Just some changes and (maybe) some corrections on the Gradients section:

  • I would say explicitly that this formulas are following the Denominator Layout

  • The second and third example (x_traspose * A and x_traspose * A * x) I think that A is assumed to have n rows instead of m as is said, neither of the two are possible if it has m rows (in fact the third one requires a square matrix) so this is confusing or just a mistake.

Thank you for the effort!


Great catch! I guess you are right. It should be like the following:

I suggest that the Numerator Layout should be used here for consistency, as the next chapter mentions the Jacobian (m by n matrix), which confused me quite a while.

1 Like


You are right, for me the most important thing is to stay consistent. With the explanation of the Automatic Differentiation section of the "… the gradient of y (a vector of length m) with respect to x (a vector of length n ) is the Jacobian (an m \times n matrix) " they are not consistent with the previous ones, this is the Numerator Layout or Jacobian formulation and in the Calculus section is the Denominator Layout


@gpolo @minhduc0711

Thanks. The formula in the Calculus section follows Denominator layout. It’s quite common in deep learning: when you differentiate a loss function (scalar) with respect to a tensor, the shape of the differentiation result is the same as that of the tensor in denominator layout.

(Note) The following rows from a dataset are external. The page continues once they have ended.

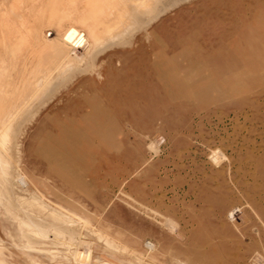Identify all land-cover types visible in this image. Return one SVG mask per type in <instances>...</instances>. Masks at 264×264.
<instances>
[{
	"label": "rangeland",
	"instance_id": "1",
	"mask_svg": "<svg viewBox=\"0 0 264 264\" xmlns=\"http://www.w3.org/2000/svg\"><path fill=\"white\" fill-rule=\"evenodd\" d=\"M37 3L52 19L53 0ZM160 12L100 46L94 72L67 74L21 113L6 152L31 191L90 222L73 240L93 261L264 264V0H186ZM1 30L11 53L2 118L23 91L22 69L37 62L29 32L23 43ZM0 199L8 264H75V241L37 238Z\"/></svg>",
	"mask_w": 264,
	"mask_h": 264
},
{
	"label": "bare ground",
	"instance_id": "2",
	"mask_svg": "<svg viewBox=\"0 0 264 264\" xmlns=\"http://www.w3.org/2000/svg\"><path fill=\"white\" fill-rule=\"evenodd\" d=\"M37 1L11 0L6 7L0 5L1 25L5 32L8 36L9 34L11 36L18 34L20 40L23 39V41L21 40L23 43L25 37H29V35L27 36V32H29L30 36L34 38V46L32 44V47L36 51H32L30 63H38H35L34 66L32 64L26 65L25 69L21 68V76L22 79L24 78L23 91L17 99L16 105L10 108L11 111L9 109V115H7V111L6 114H2V118L6 115L8 117L6 119L4 117L5 121L0 127V198L5 202L2 201L6 205L4 206V208L6 207L5 210L13 215L21 229L33 232L37 238L47 239L50 238L51 234V237L56 240L64 239L67 241L68 244L65 241L63 243L70 247L69 243L75 241L73 239L79 235V229L82 225L85 227L90 222L78 216L71 209L57 203L48 191L45 192L36 188L34 192L29 189L30 180L20 167L18 157L15 158L18 161H15L13 156L6 152L7 143H11L9 134L14 129L16 118L22 113L19 117V121H21L33 111L35 112L39 103L47 98L46 94L52 89L51 87L56 86L57 82L68 76L69 73L94 72L97 68V63H94L97 55L95 51L100 46L110 40L132 35L136 23H142L146 28L156 20L157 17L153 16L157 11L162 10L159 14H164L186 0H53V18L48 20L41 19L42 12ZM23 30H26L25 34L21 32ZM82 37L85 38L88 45L84 52L78 50ZM5 42L7 43V41ZM9 54L11 53L9 52L8 56ZM4 74L3 71H0L2 78ZM6 107L8 106L6 105L5 109ZM101 235H99V239L105 240L109 247H114L107 240V236ZM2 242L0 239V264H8L5 259L6 248L2 246ZM76 244L77 247L74 244L76 248L69 255L75 264H106V262L99 260L93 261L92 254L83 241H78ZM79 245L86 246L84 251H79ZM119 251L124 253L122 250ZM129 257L134 264H145L135 255H129Z\"/></svg>",
	"mask_w": 264,
	"mask_h": 264
},
{
	"label": "crops",
	"instance_id": "3",
	"mask_svg": "<svg viewBox=\"0 0 264 264\" xmlns=\"http://www.w3.org/2000/svg\"><path fill=\"white\" fill-rule=\"evenodd\" d=\"M3 7H5V6H3ZM1 23H2V18H1V14H0V30L2 29ZM4 33H6L5 29H4ZM5 36H6V34L4 35V39H5ZM0 39H1V35H0ZM4 53H5V51L0 50V71L4 70L5 69L4 65L9 63V58L7 57L8 55L6 56L5 55L6 53L5 54Z\"/></svg>",
	"mask_w": 264,
	"mask_h": 264
}]
</instances>
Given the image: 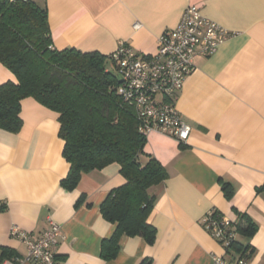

I agree that consistency matters. Thus I just removed the Jacobian description (in Numerator layout) in the automatic differentiation section:

Just let us know if you feel more explanations are needed. Thanks.

Now is consistent, the explanation of the Jacobain there was I do not think it was needed, now there is no inconsistency.
Thank you very much for your effort!

anyone has solution for 3rd question?